━━ Given records ━━

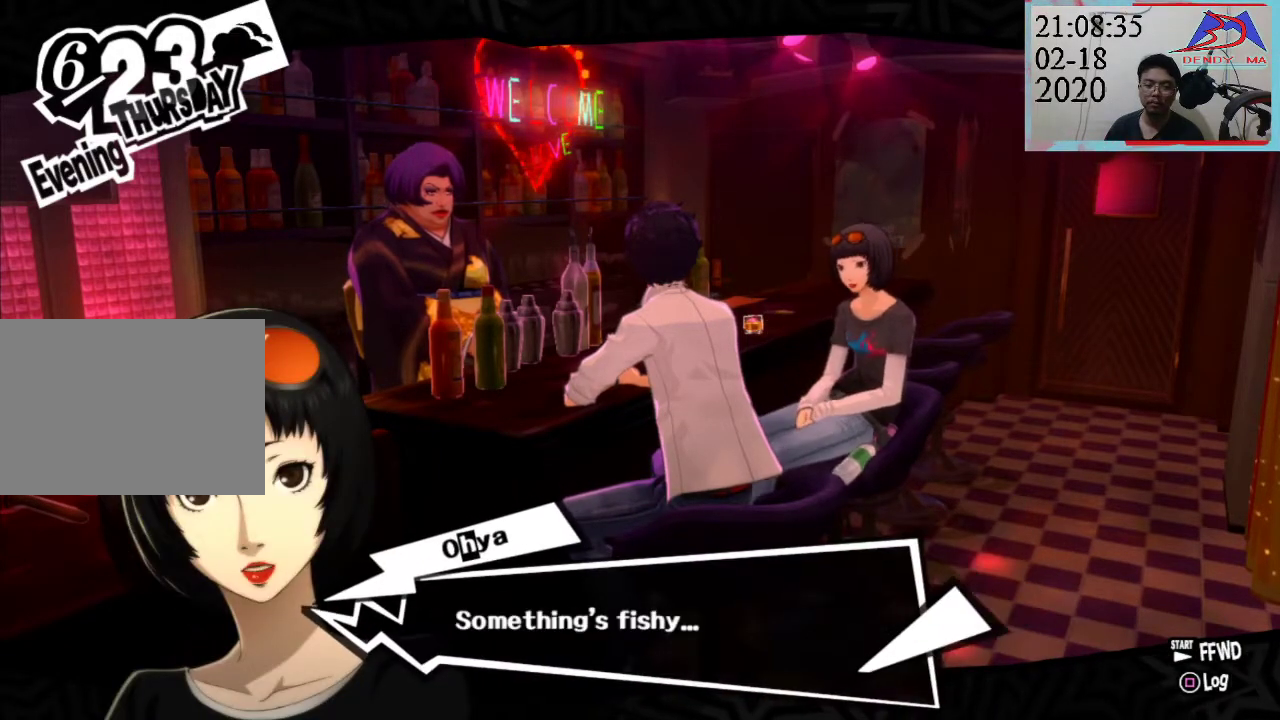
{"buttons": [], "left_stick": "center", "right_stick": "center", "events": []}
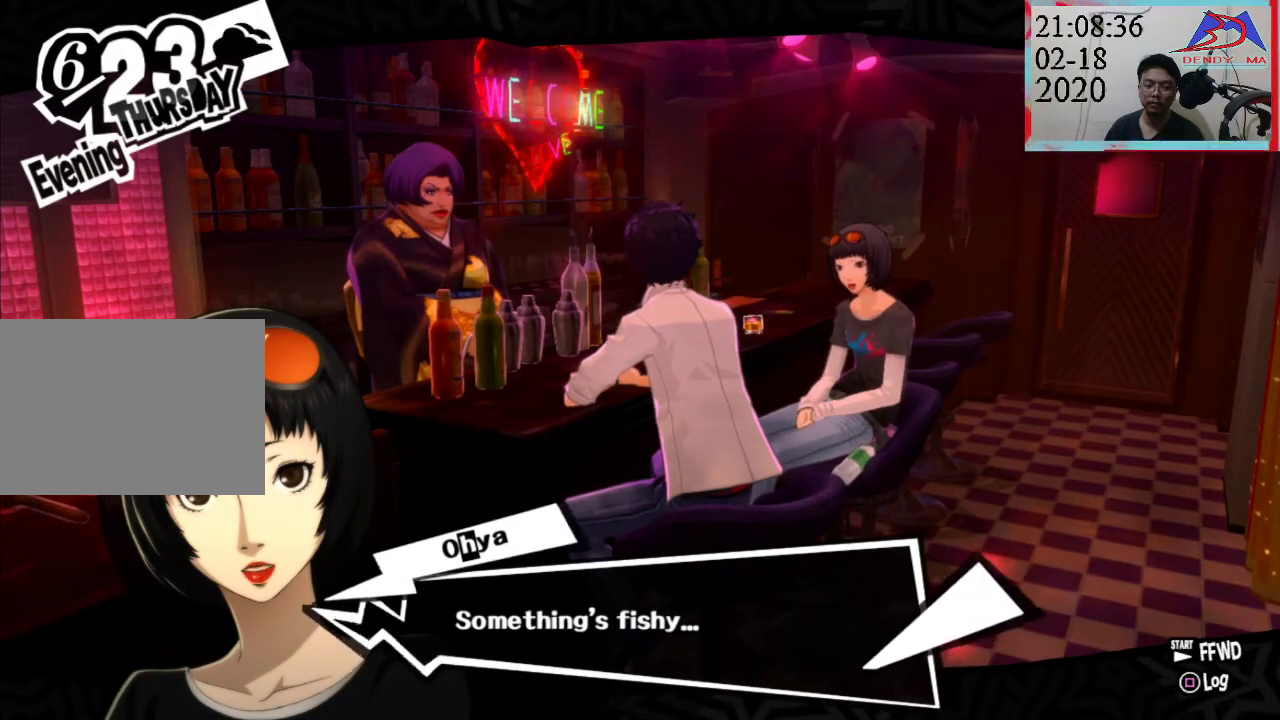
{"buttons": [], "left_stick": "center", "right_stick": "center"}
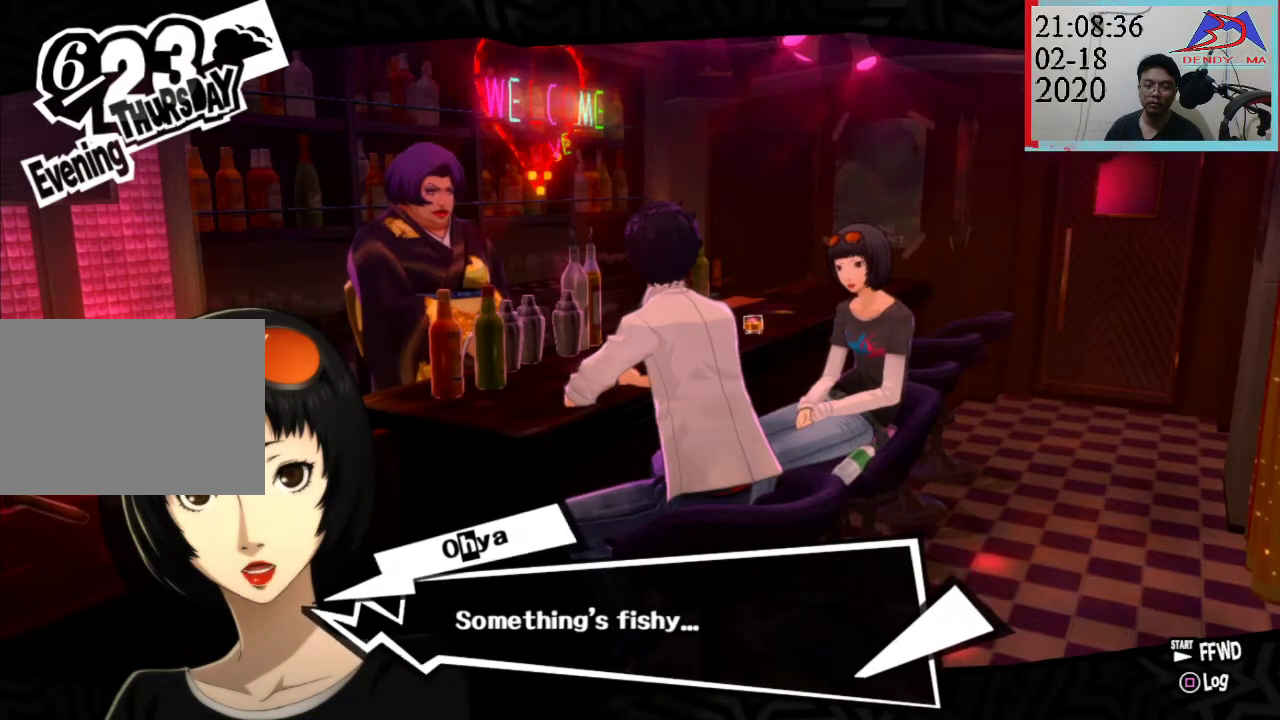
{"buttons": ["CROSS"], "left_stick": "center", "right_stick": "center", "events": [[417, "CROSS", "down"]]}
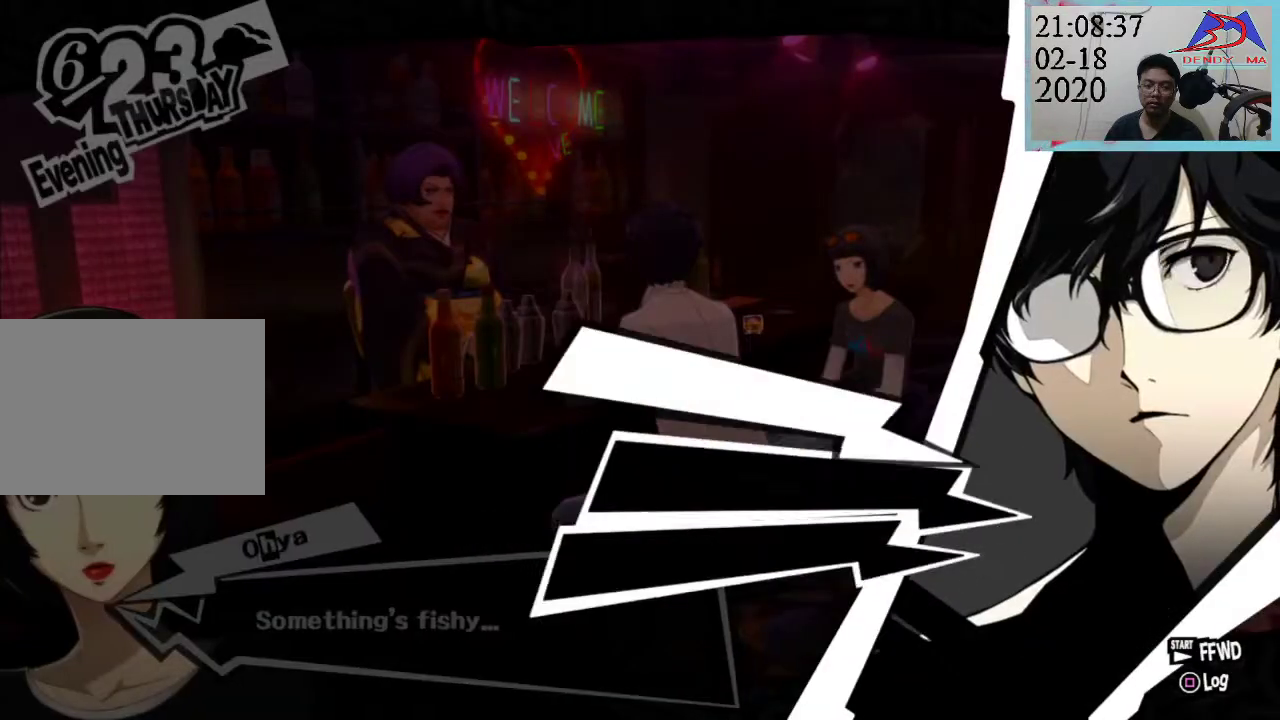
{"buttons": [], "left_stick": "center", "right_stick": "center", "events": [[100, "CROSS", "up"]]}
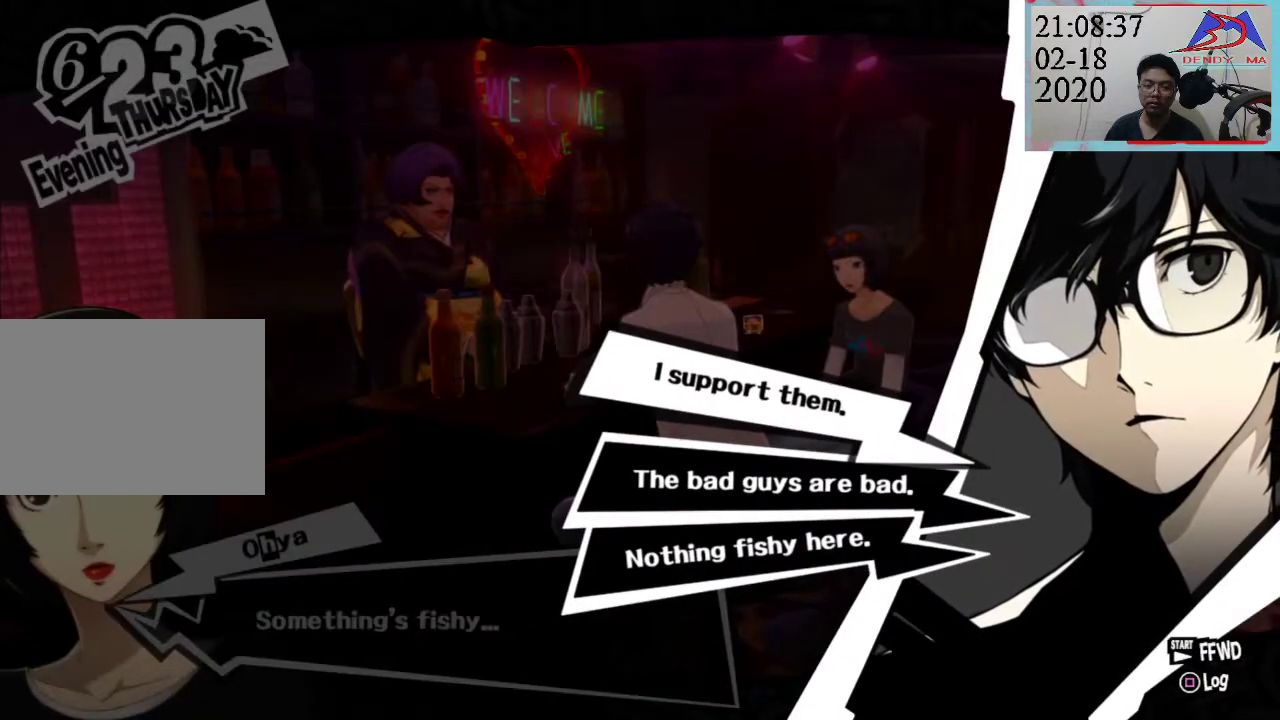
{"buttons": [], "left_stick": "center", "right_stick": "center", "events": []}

━━━

The problem
Output the entries above verbatim, leaving out images.

Exercise solution
{"buttons": [], "left_stick": "center", "right_stick": "center", "events": []}
{"buttons": [], "left_stick": "center", "right_stick": "center"}
{"buttons": ["CROSS"], "left_stick": "center", "right_stick": "center", "events": [[417, "CROSS", "down"]]}
{"buttons": [], "left_stick": "center", "right_stick": "center", "events": [[100, "CROSS", "up"]]}
{"buttons": [], "left_stick": "center", "right_stick": "center", "events": []}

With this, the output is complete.